Create a clean canonical tree for testing:
# Use git to match 14.3
sudo poudriere ports -c -p main -m git -B releng/14.3
# Or the "latest" quarterly:
# sudo poudriere ports -c -p main -m git -B 2025Q4
Then try:
sudo poudriere testport -j 143amd64 -p main editors/emacs
If that works, the issue was your development tree. If it still fails, the problem is elsewhere and the verbose logs will show it.
6) Quick infrastructure checks
Run these to catch common foot-guns.
Kernel and userland versions inside the jail vs host:
freebsd-version -kru
sudo jls -v | grep 143amd64
Networking in the jail is fine in your transcript, since pkg fetched, but confirm DNS is mounted as poudriere shows:
/etc/resolv.conf -> /usr/local/poudriere/.../ref/etc/resolv.conf
Permissions on the packages repo directory:
sudo ls -ld /usr/local/poudriere/data/packages/143amd64-development
7) Try a tiny port first
If the framework itself is unhappy, even a trivial port will fail. This isolates “infra vs emacs.”
sudo poudriere testport -j 143amd64 -p main ports-mgmt/pkg
If pkg builds, your infra is good and any failure with editors/emacs is a port issue or options issue. If pkg fails, fix infra per the logs.
8) About that undeletable ports tree
You can remove a ports tree entry like this:
sudo poudriere ports -d -p ghostbsdports
If poudriere refuses, stop any jails using it and delete its config file and mountpoint:
sudo service jail stop || true
sudo rm -f /usr/local/etc/poudriere.d/ports-ghostbsdports.conf
sudo rm -rf /home/krydos/Projects/ghostbsd-ports/.poudriere.ghostbsdports 2>/dev/null || true
sudo poudriere ports -l
9) How I usually build and test ports
Keep one clean jail per major release, e.g. 14_3amd64.
Keep one canonical ports tree synced by git, e.g. main on releng/14.3 or quarterly.
For quick checks while developing a port:
poudriere testport -j 14_3amd64 -p main category/port
For full sets:
poudriere bulk -j 14_3amd64 -p main -f list-of-origins.txt
Always inspect logs with poudriere logsh -l after failures.

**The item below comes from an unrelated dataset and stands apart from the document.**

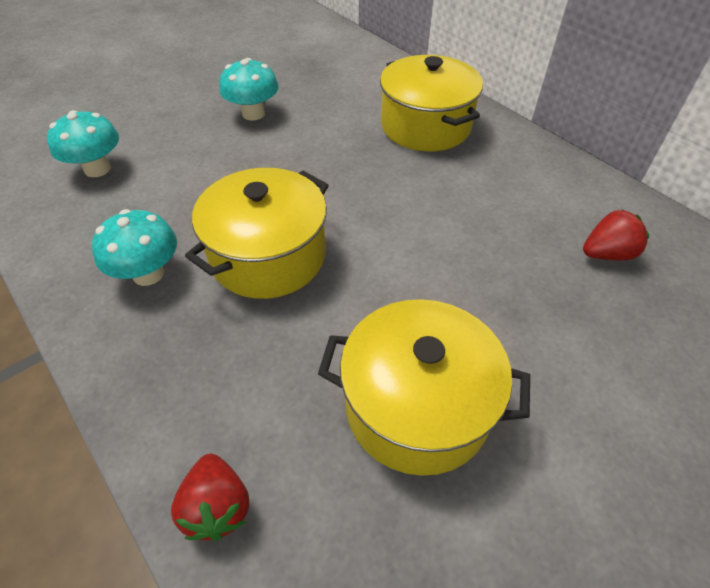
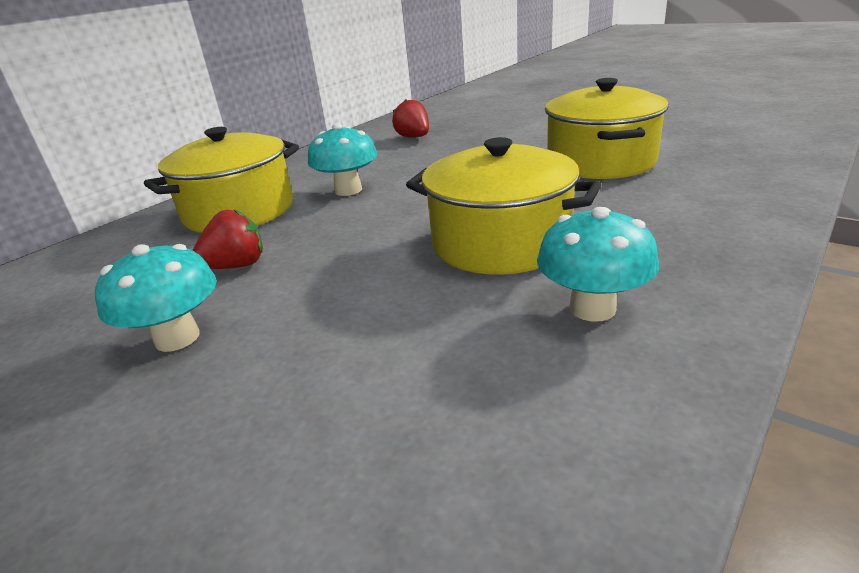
camera: 100 degrees left, 20 degrees down
(97, 169) = (375, 492): turquoise mushroom -> turquoise mushroom (348, 190)
(217, 507) = (763, 197): red strawberry -> red strawberry (236, 266)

If you run the verbose command in step 2 and paste the final 50 to 100 lines of build.log plus any file under errors/, we can pinpoint the exact cause. The most frequent culprits for an “Unhandled error” at the stage you reached are an incomplete null ports tree, a mis-set ZFS vs NO_ZFS switch, or a stale .building repository directory.